Furthermore, the communication control policy switching instruction unit 330 of the update management device 300 adds “SG3” and “SG4” to the communication control policy 210 of the load balancer 200.

In this way, “SG3” is set as the communication control policy in the standby application 411 of the container platform cluster 400. Additionally, “SG3” and “SG4” are added to the communication control policy of the load balancer 200.

Therefore, in the update system 500 for the container platform cluster 100, the standby application 411 and the load balancer 200 are changed to a state in which communication is permitted.

Description will continue by referring back to FIG. 3.

Next, the update management device 300 executes communication switching (step S4). In this case, the update management device 300 issues an instruction to delete the communication control policy of the container platform cluster 100 and an instruction to set the communication control policy of the container platform cluster 400.

FIG. 7 is an explanatory diagram illustrating a state in which the update management device switches a communication path from a container platform cluster to a container platform cluster.

As illustrated in FIG. 7, the communication control policy switching instruction unit 330 of the update management device 300 instructs the application management device 130 to delete “SG2” which is the communication control policy 112 of the periodic execution application 111. The application management device 130 deletes “SG2” which is the communication control policy 112 of the periodic execution application 111 on the container platform 110 through the container platform management device 120. Furthermore, the communication control policy switching instruction unit 330 of the update management device 300 deletes “SG2” from the communication control policy 210 of the load balancer 200. Accordingly, the periodic execution application 111 cannot communicate with the load balancer 200 and cannot execute processing.

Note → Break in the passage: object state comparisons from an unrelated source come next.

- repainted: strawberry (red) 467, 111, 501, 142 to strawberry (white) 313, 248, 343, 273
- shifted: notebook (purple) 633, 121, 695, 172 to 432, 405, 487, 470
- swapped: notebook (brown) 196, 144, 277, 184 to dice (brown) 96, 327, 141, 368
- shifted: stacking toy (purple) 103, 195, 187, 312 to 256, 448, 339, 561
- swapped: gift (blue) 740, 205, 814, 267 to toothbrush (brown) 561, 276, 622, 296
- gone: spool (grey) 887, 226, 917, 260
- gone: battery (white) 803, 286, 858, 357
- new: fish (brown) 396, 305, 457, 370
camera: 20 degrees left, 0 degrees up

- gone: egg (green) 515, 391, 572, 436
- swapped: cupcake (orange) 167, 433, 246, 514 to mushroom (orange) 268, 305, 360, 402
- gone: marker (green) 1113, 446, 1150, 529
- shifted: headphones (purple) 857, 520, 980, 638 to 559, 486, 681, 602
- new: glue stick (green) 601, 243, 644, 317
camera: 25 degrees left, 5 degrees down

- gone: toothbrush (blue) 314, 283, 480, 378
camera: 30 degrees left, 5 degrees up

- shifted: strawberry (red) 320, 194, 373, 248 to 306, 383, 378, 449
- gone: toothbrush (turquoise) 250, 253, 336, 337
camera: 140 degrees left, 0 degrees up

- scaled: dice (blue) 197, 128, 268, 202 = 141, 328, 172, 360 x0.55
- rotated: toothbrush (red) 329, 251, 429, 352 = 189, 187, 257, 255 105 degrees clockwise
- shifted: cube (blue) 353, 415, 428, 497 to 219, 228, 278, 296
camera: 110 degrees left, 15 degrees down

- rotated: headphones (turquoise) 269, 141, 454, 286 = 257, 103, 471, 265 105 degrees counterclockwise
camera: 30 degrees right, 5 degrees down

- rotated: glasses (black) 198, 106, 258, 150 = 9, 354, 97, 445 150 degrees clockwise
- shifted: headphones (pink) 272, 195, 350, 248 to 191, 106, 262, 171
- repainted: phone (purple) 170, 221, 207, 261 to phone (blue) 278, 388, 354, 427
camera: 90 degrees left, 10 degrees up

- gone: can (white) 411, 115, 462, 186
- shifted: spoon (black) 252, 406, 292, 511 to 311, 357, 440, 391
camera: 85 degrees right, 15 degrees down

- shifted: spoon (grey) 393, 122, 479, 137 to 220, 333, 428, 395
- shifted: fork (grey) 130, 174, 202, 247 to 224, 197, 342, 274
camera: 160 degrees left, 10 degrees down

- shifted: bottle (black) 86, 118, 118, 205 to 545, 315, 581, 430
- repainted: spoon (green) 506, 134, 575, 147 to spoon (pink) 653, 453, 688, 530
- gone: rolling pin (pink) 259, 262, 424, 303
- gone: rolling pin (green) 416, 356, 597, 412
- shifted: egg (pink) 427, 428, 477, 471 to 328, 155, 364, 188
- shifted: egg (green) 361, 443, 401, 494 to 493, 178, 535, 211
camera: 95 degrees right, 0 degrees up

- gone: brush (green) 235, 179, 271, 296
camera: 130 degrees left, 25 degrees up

In addition, the communication control policy switching instruction unit 330 instructs the application management device 430 to set “SG4” as the communication control policy 414 of the periodic execution application 413. In this case, the application management device 430 sets “SG4” to the communication control policy 414 of the periodic execution application 413 on the container platform 410 through the container platform management device 420.

The communication destination container platform change instruction unit 340 of the update management device 300 instructs the communication destination container platform management unit 230 of the load balancer 200 to change the container platform identifier from “cluster1” to “cluster2”. The communication destination container platform management unit 230 of the load balancer 200 connects to the container platform management device 420 whose container platform identifier is “cluster2”, acquires the address information (IP address and communication port number) of the container platform 410, and changes the transfer destination address information of the transfer destination management unit 220.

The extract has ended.